Headed for a Runoff in Brazil

Sunday's presidential election results from Brazil came as a surprise. Pre-election polling had indicated that center-left Workers' Party candidate Dilma Rousseff, the hand-picked successor of incumbent Brazilian president Lula da Silva, would win an outright majority in the first round of voting. This made sense: After all, Lula is tremendously popular (with approval ratings in the 80 percent range); millions of Brazilians have escaped from poverty on his watch; and the country's booming economy will grow by over 7 percent this year.

In the end, however, Rousseff came up short, winning only 47 percent of the vote. She will now face the second-place finisher, center-right candidate __José Serra of the Social Democracy Party, who garnered about 33 percent of the vote, in a runoff election on October 31__.

So why were the pollsters wrong? There are a number of possible explanations. Just a few weeks before the election, news broke of a corruption scandal involving former Rousseff aide Erenice Guerra, who was forced to resign from her position as chief of staff in the Lula government (the position that Rousseff had held before her). The scandal may have turned some voters against Rousseff.

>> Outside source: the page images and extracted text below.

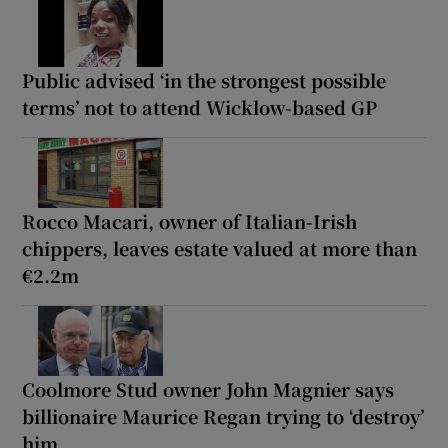
Public advised ‘in the strongest possible
terms’ not to attend Wicklow-based GP
Rocco Macari, owner of Italian-Irish
chippers, leaves estate valued at more than
€2.2m
Coolmore Stud owner John Magnier says
billionaire Maurice Regan trying to ‘destroy’
him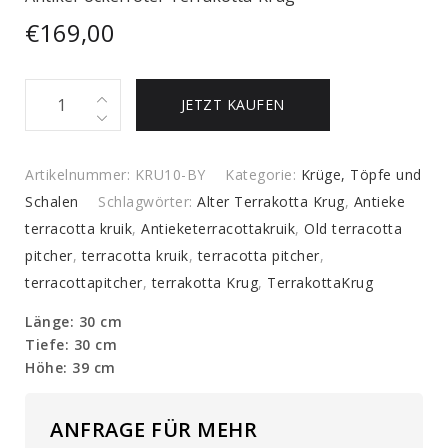
€
169,00
Antiker
JETZT KAUFEN
ockerroter
Terrakotta-
Krug
Artikelnummer:
KRU10-BY
Kategorie:
Krüge, Töpfe und
quantity
Schalen
Schlagwörter:
Alter Terrakotta Krug
,
Antieke
terracotta kruik
,
Antieketerracottakruik
,
Old terracotta
pitcher
,
terracotta kruik
,
terracotta pitcher
,
terracottapitcher
,
terrakotta Krug
,
TerrakottaKrug
Länge: 30 cm
Tiefe: 30 cm
Höhe: 39 cm
ANFRAGE FÜR MEHR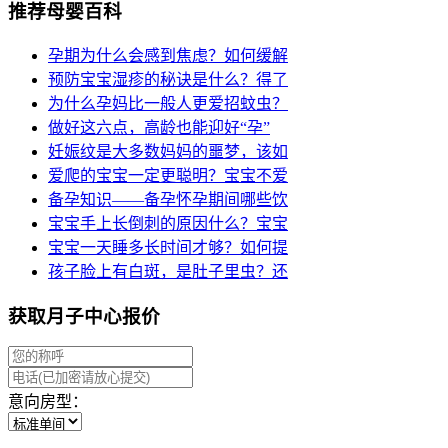
推荐母婴百科
孕期为什么会感到焦虑？如何缓解
预防宝宝湿疹的秘诀是什么？得了
为什么孕妈比一般人更爱招蚊虫？
做好这六点，高龄也能迎好“孕”
妊娠纹是大多数妈妈的噩梦，该如
爱爬的宝宝一定更聪明？宝宝不爱
备孕知识——备孕怀孕期间哪些饮
宝宝手上长倒刺的原因什么？宝宝
宝宝一天睡多长时间才够？如何提
孩子脸上有白斑，是肚子里虫？还
获取月子中心报价
意向房型：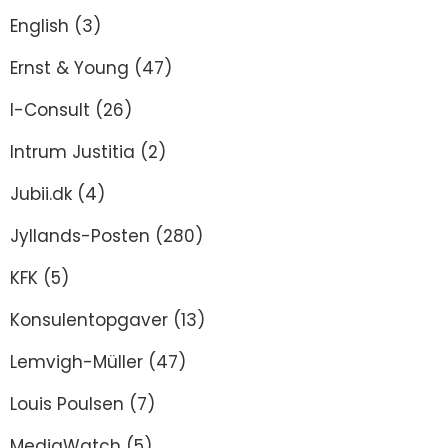
English
(3)
Ernst & Young
(47)
I-Consult
(26)
Intrum Justitia
(2)
Jubii.dk
(4)
Jyllands-Posten
(280)
KFK
(5)
Konsulentopgaver
(13)
Lemvigh-Müller
(47)
Louis Poulsen
(7)
MediaWatch
(5)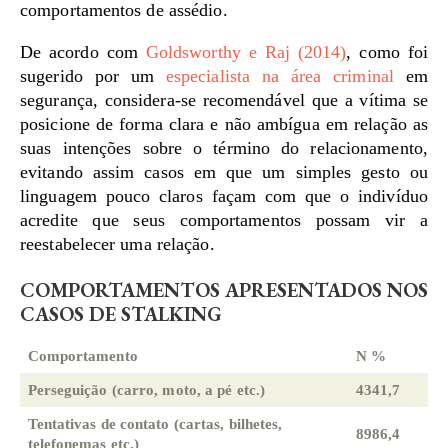
comportamentos de assédio.
De acordo com
Goldsworthy e Raj (2014)
, como foi
sugerido por um
especialista na área criminal
em
segurança, considera-se recomendável que a vítima se
posicione de forma clara e não ambígua em relação as
suas intenções sobre o término do relacionamento,
evitando assim casos em que um simples gesto ou
linguagem pouco claros façam com que o indivíduo
acredite que seus comportamentos possam vir a
reestabelecer uma relação.
COMPORTAMENTOS APRESENTADOS NOS
CASOS DE STALKING
Comportamento
N %
Perseguição (carro, moto, a pé etc.)
4341,7
Tentativas de contato (cartas, bilhetes,
8986,4
telefonemas etc.)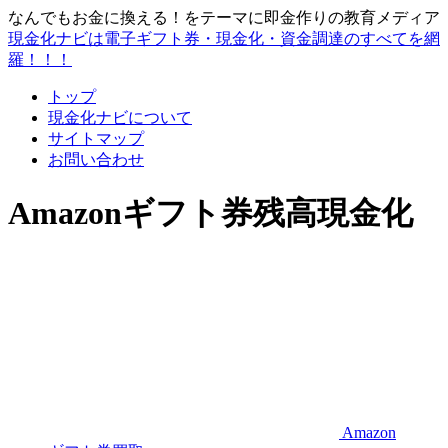
なんでもお金に換える！をテーマに即金作りの教育メディア
現金化ナビは電子ギフト券・現金化・資金調達のすべてを網
羅！！！
トップ
現金化ナビについて
サイトマップ
お問い合わせ
Amazonギフト券残高現金化
Amazon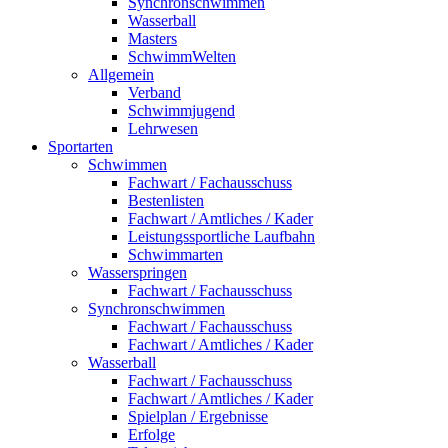
Synchronschwimmen
Wasserball
Masters
SchwimmWelten
Allgemein
Verband
Schwimmjugend
Lehrwesen
Sportarten
Schwimmen
Fachwart / Fachausschuss
Bestenlisten
Fachwart / Amtliches / Kader
Leistungssportliche Laufbahn
Schwimmarten
Wasserspringen
Fachwart / Fachausschuss
Synchronschwimmen
Fachwart / Fachausschuss
Fachwart / Amtliches / Kader
Wasserball
Fachwart / Fachausschuss
Fachwart / Amtliches / Kader
Spielplan / Ergebnisse
Erfolge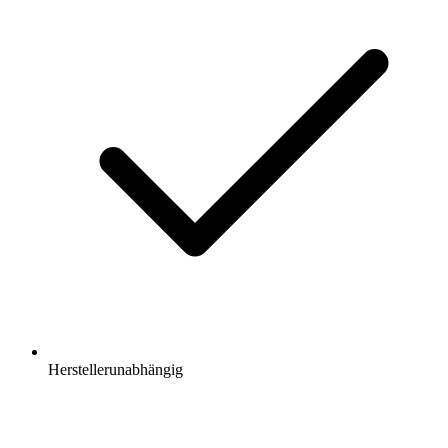
Herstellerunabhängig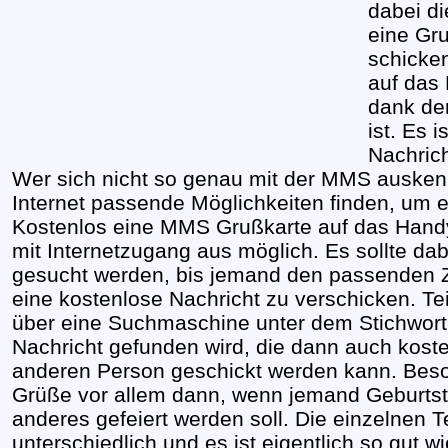
dabei di
eine Gr
schicke
auf das 
dank de
ist. Es 
Nachrich
Wer sich nicht so genau mit der MMS auskenn
Internet passende Möglichkeiten finden, um
Kostenlos eine MMS Grußkarte auf das Handy
mit Internetzugang aus möglich. Es sollte dab
gesucht werden, bis jemand den passenden Z
eine kostenlose Nachricht zu verschicken. Tei
über eine Suchmaschine unter dem Stichwort
Nachricht gefunden wird, die dann auch kost
anderen Person geschickt werden kann. Beso
Grüße vor allem dann, wenn jemand Geburtst
anderes gefeiert werden soll. Die einzelnen T
unterschiedlich und es ist eigentlich so gut 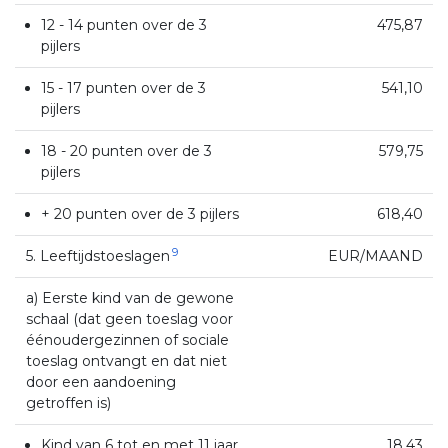
12 - 14 punten over de 3
475,87
pijlers
15 - 17 punten over de 3
541,10
pijlers
18 - 20 punten over de 3
579,75
pijlers
+ 20 punten over de 3 pijlers
618,40
9
5. Leeftijdstoeslagen
EUR/MAAND
a) Eerste kind van de gewone
schaal (dat geen toeslag voor
éénoudergezinnen of sociale
toeslag ontvangt en dat niet
door een aandoening
getroffen is)
Kind van 6 tot en met 11 jaar
18,43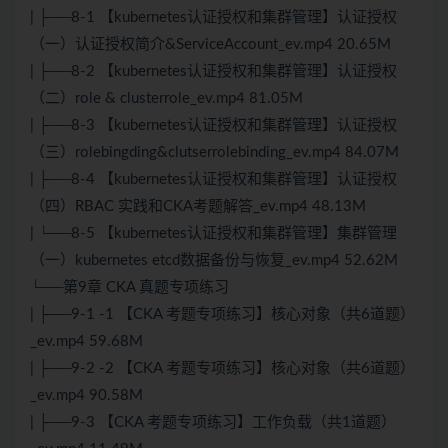
| ├──8-1 【kubernetes认证授权和集群管理】认证授权
（一）认证授权简介&ServiceAccount_ev.mp4 20.65M
| ├──8-2 【kubernetes认证授权和集群管理】认证授权
（二）role & clusterrole_ev.mp4 81.05M
| ├──8-3 【kubernetes认证授权和集群管理】认证授权
（三）rolebingding&clutserrolebinding_ev.mp4 84.07M
| ├──8-4 【kubernetes认证授权和集群管理】认证授权
（四）RBAC 实践和CKA考题解答_ev.mp4 48.13M
| └──8-5 【kubernetes认证授权和集群管理】集群管理
（一）kubernetes etcd数据备份与恢复_ev.mp4 52.62M
└──第9章 CKA 真题专项练习
| ├──9-1 -1 【CKA 考题专项练习】核心对象（共6道题）
_ev.mp4 59.68M
| ├──9-2 -2 【CKA 考题专项练习】核心对象（共6道题）
_ev.mp4 90.58M
| ├──9-3 【CKA 考题专项练习】工作负载（共1道题）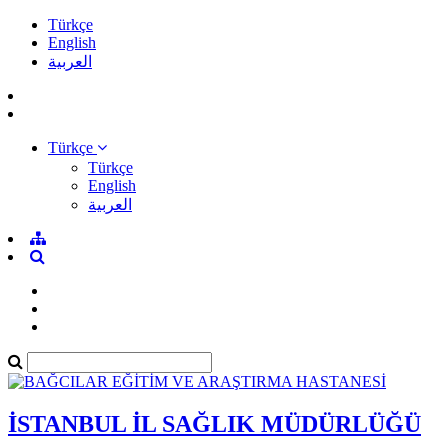
Türkçe
English
العربية
Türkçe
Türkçe
English
العربية
İSTANBUL İL SAĞLIK MÜDÜRLÜĞÜ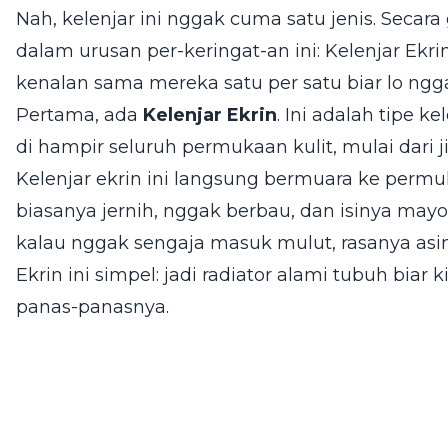
Nah, kelenjar ini nggak cuma satu jenis. Secar
dalam urusan per-keringat-an ini: Kelenjar Ekrin
kenalan sama mereka satu per satu biar lo ngg
Pertama, ada
Kelenjar Ekrin
. Ini adalah tipe k
di hampir seluruh permukaan kulit, mulai dari 
Kelenjar ekrin ini langsung bermuara ke permuk
biasanya jernih, nggak berbau, dan isinya mayo
kalau nggak sengaja masuk mulut, rasanya asin
Ekrin ini simpel: jadi radiator alami tubuh biar
panas-panasnya.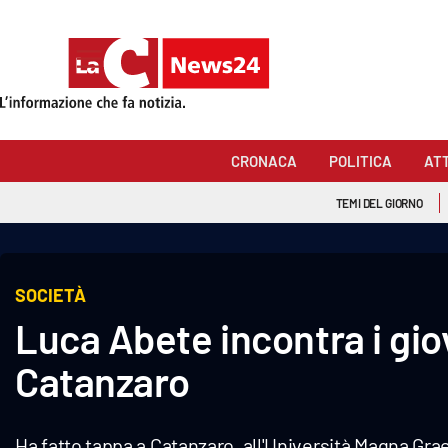
Sezioni
Cronaca
CRONACA
POLITICA
AT
Politica
TEMI DEL GIORNO
Attualità
Economia e lavoro
SOCIETÀ
Luca Abete incontra i gio
Italia Mondo
Catanzaro
Sanità
Sport
Ha fatto tappa a Catanzaro, all'Università Magna Gra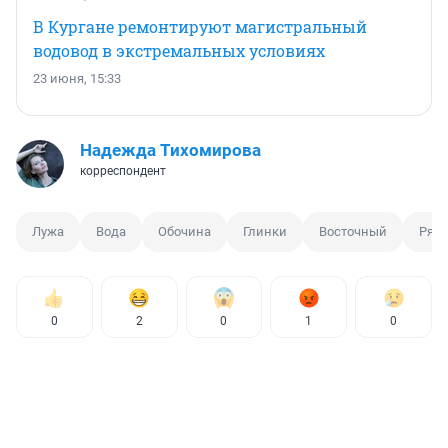
В Кургане ремонтируют магистральный
водовод в экстремальных условиях
23 июня, 15:33
Надежда Тихомирова
корреспондент
Лужа
Вода
Обочина
Глинки
Восточный
Рябк
0
2
0
1
0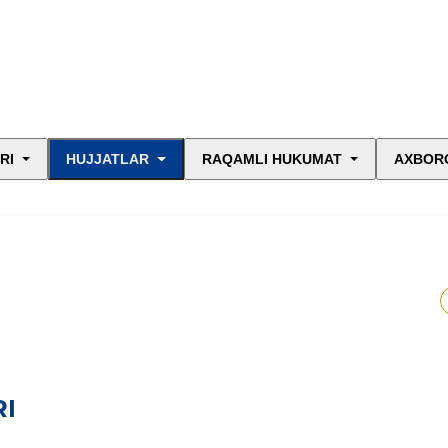
RI
HUJJATLAR
RAQAMLI HUKUMAT
AXBORO
RI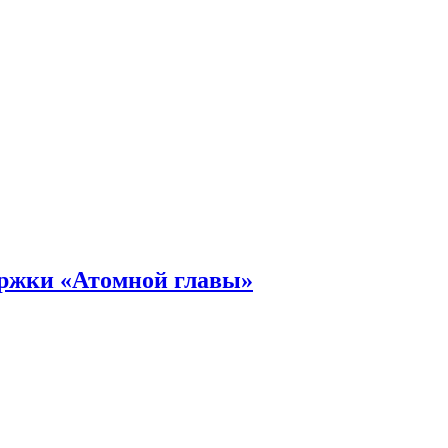
ержки «Атомной главы»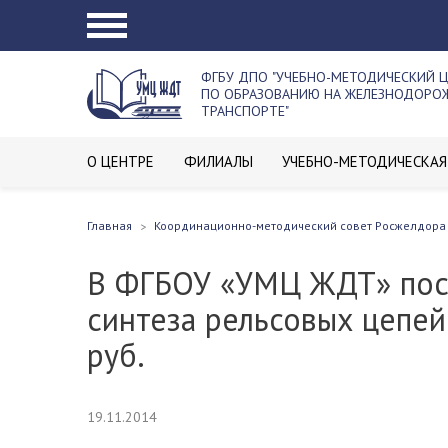
ФГБУ ДПО "УЧЕБНО-МЕТОДИЧЕСКИЙ 
ПО ОБРАЗОВАНИЮ НА ЖЕЛЕЗНОДОР
ТРАНСПОРТЕ"
О ЦЕНТРЕ
ФИЛИАЛЫ
УЧЕБНО-МЕТОДИЧЕСКАЯ
Главная
Координационно-методический совет Росжелдора
В ФГБОУ «УМЦ ЖДТ» пост
синтеза рельсовых цепей.
руб.
19.11.2014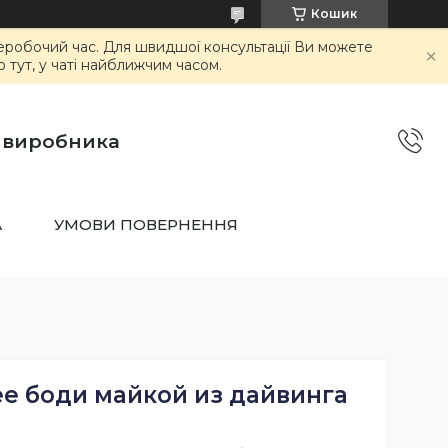
Кошик
неробочий час. Для швидшої консультації Ви можете
тут, у чаті найближчим часом.
о виробника
А
УМОВИ ПОВЕРНЕННЯ
е боди майкой из дайвинга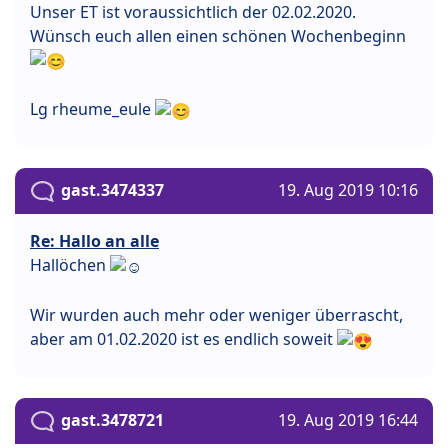
Unser ET ist voraussichtlich der 02.02.2020.
Wünsch euch allen einen schönen Wochenbeginn
Lg rheume_eule
gast.3474337
19. Aug 2019 10:16
Re: Hallo an alle
Hallöchen
Wir wurden auch mehr oder weniger überrascht,
aber am 01.02.2020 ist es endlich soweit
gast.3478721
19. Aug 2019 16:44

In addition, many Brazilians may have been concerned about her background in radical left-wing politics: She was a Marxist guerrilla leader during Brazil's dictatorial era.

Another significant factor was Green Party candidate Maria Silva, who experienced a surge late in the campaign and wound up capturing over 19 percent of the vote. According to the BBC, "many of those who abandoned Ms. Rousseff appear to have been evangelical Christians who were concerned over her stance on abortion and so moved their votes to Ms. Silva, herself an evangelical Christian." 

Finally, the Lula factor proved less powerful than many had anticipated. Brazil's globetrotting president tried to play kingmaker, but even his enormous popularity was not quite enough to pull Rousseff across the finish line. Odds are that she will win the runoff election. But nothing is guaranteed.